Secretive offshore havens also rose out of empire to help propel inequality. British Overseas Territories benefited from British jurisdiction and legal protection but paid nothing back to the state.
By treating the Commonwealth as a “family friendly reunion”, rulers can ignore and distance themselves from how remnants of empire are central to capital’s movement across the world.
Governments cut public services while turning a blind eye to the off-shoring of private companies that they also had interest in. The final chapter compares the rise of Singapore as a city state to the increased wealth and desperate poverty in another global city—London. Precarious workers, labouring as cooks or cleaners for the rich, are at the heart of this inequality, Koram says.
“In order to help this workforce better meet the needs of their employers, they will have little to no control over their lives—no bargaining power, no security of contract, no right to demand improved working conditions.”
He argues that those who have been “left behind” by globalisation need to take back control from “those with capital”. Koram says that issues of empire aren’t just about tearing down statues but people grappling with how to exert pressure on capitalism.
He correctly identifies that we’re fed a lie that some of us can be saved if we turn on each other and fight it out.
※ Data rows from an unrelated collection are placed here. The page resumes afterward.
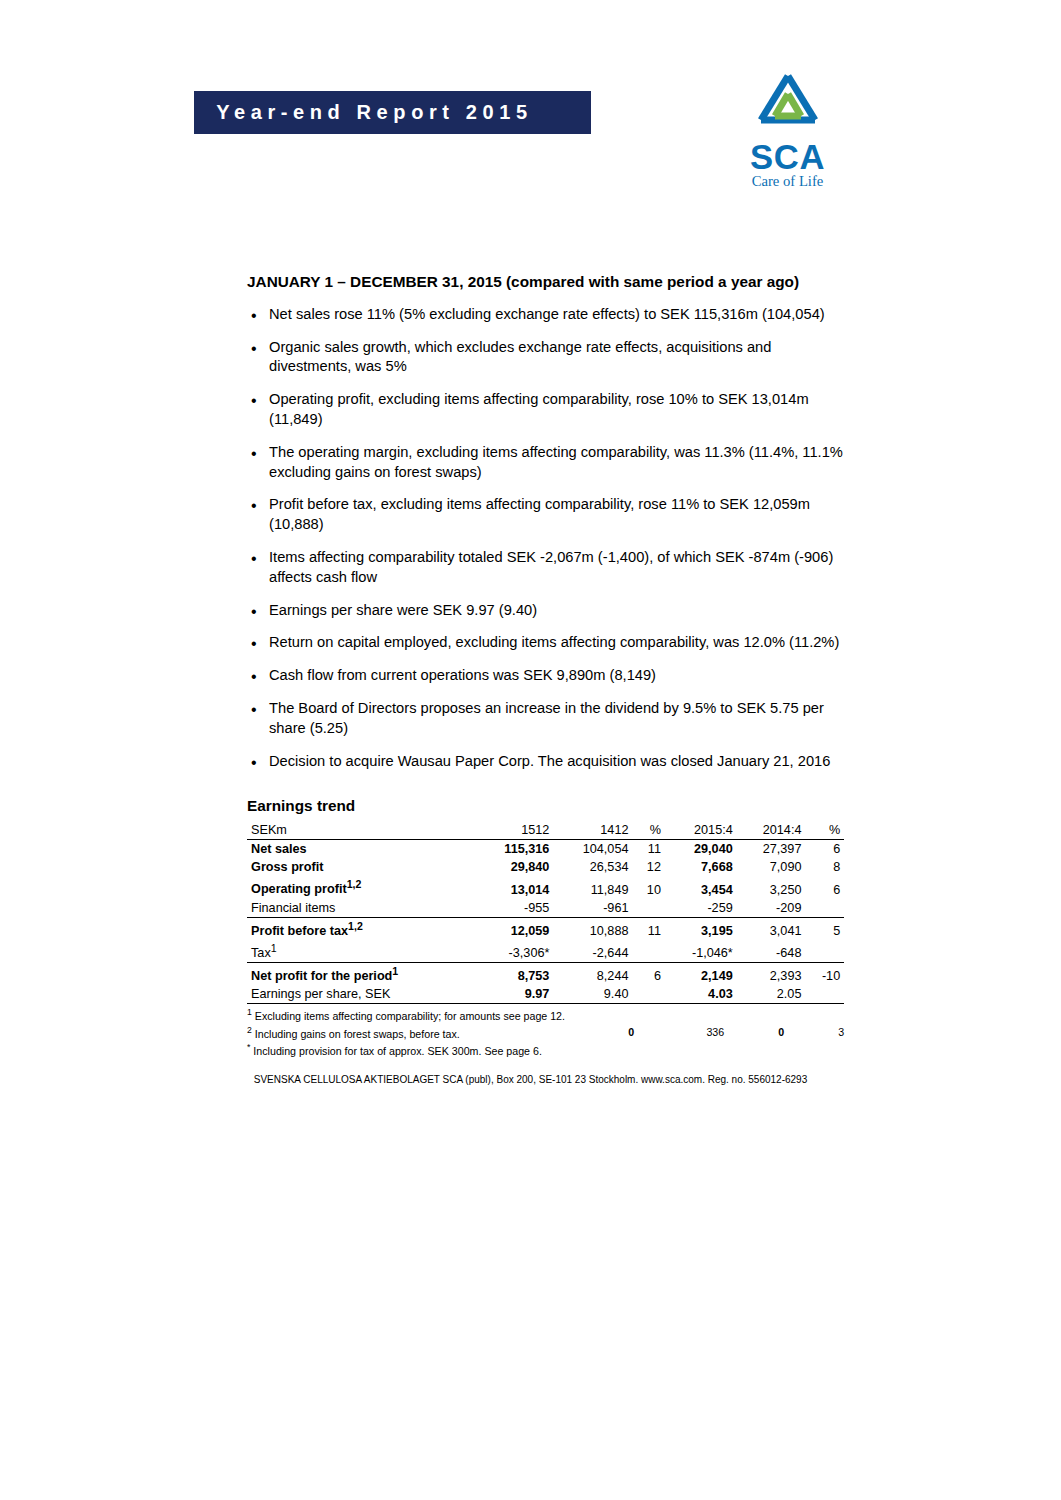Year-end Report 2015
SCA
Care of Life
JANUARY 1 – DECEMBER 31, 2015 (compared with same period a year ago)
Net sales rose 11% (5% excluding exchange rate effects) to SEK 115,316m (104,054)
Organic sales growth, which excludes exchange rate effects, acquisitions and divestments, was 5%
Operating profit, excluding items affecting comparability, rose 10% to SEK 13,014m (11,849)
The operating margin, excluding items affecting comparability, was 11.3% (11.4%, 11.1% excluding gains on forest swaps)
Profit before tax, excluding items affecting comparability, rose 11% to SEK 12,059m (10,888)
Items affecting comparability totaled SEK -2,067m (-1,400), of which SEK -874m (-906) affects cash flow
Earnings per share were SEK 9.97 (9.40)
Return on capital employed, excluding items affecting comparability, was 12.0% (11.2%)
Cash flow from current operations was SEK 9,890m (8,149)
The Board of Directors proposes an increase in the dividend by 9.5% to SEK 5.75 per share (5.25)
Decision to acquire Wausau Paper Corp. The acquisition was closed January 21, 2016
Earnings trend
| SEKm | 1512 | 1412 | % | 2015:4 | 2014:4 | % |
| --- | --- | --- | --- | --- | --- | --- |
| Net sales | 115,316 | 104,054 | 11 | 29,040 | 27,397 | 6 |
| Gross profit | 29,840 | 26,534 | 12 | 7,668 | 7,090 | 8 |
| Operating profit 1,2 | 13,014 | 11,849 | 10 | 3,454 | 3,250 | 6 |
| Financial items | -955 | -961 | | -259 | -209 | |
| Profit before tax 1,2 | 12,059 | 10,888 | 11 | 3,195 | 3,041 | 5 |
| Tax 1 | -3,306* | -2,644 | | -1,046* | -648 | |
| Net profit for the period 1 | 8,753 | 8,244 | 6 | 2,149 | 2,393 | -10 |
| Earnings per share, SEK | 9.97 | 9.40 | | 4.03 | 2.05 | |
1 Excluding items affecting comparability; for amounts see page 12.
2 Including gains on forest swaps, before tax.
0
336
0
3
* Including provision for tax of approx. SEK 300m. See page 6.
SVENSKA CELLULOSA AKTIEBOLAGET SCA (publ), Box 200, SE-101 23 Stockholm. www.sca.com. Reg. no. 556012-6293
He ends his investigation by arguing that unaccountable corporate power, off-shoring, borders and debt cannot be explained without confronting the aftermath of empire.
Koram concludes that Britain can “help to drive a commitment to remaking the global order”. But capitalism—even without empire and its legacy —is a system of poverty and inequality for most. It’s true that empire aided the development of capitalism—it grew out of funds from looting and plundering across the world. Capitalism grew from a complex interaction of “primitive accumulation”—money from slavery and early imperial adventures then funded industrial expansion.
But the biggest and most lasting profits came from the imperialists’ home countries. Tackling “the relentlessness of modern capitalism” in Britain, as Koram proposes, requires more than the state shaking off empire. Nevertheless, Uncommon Wealth does teach essential lessons about how Britain today is built on a violent empire that decimated and devastated countries across the world.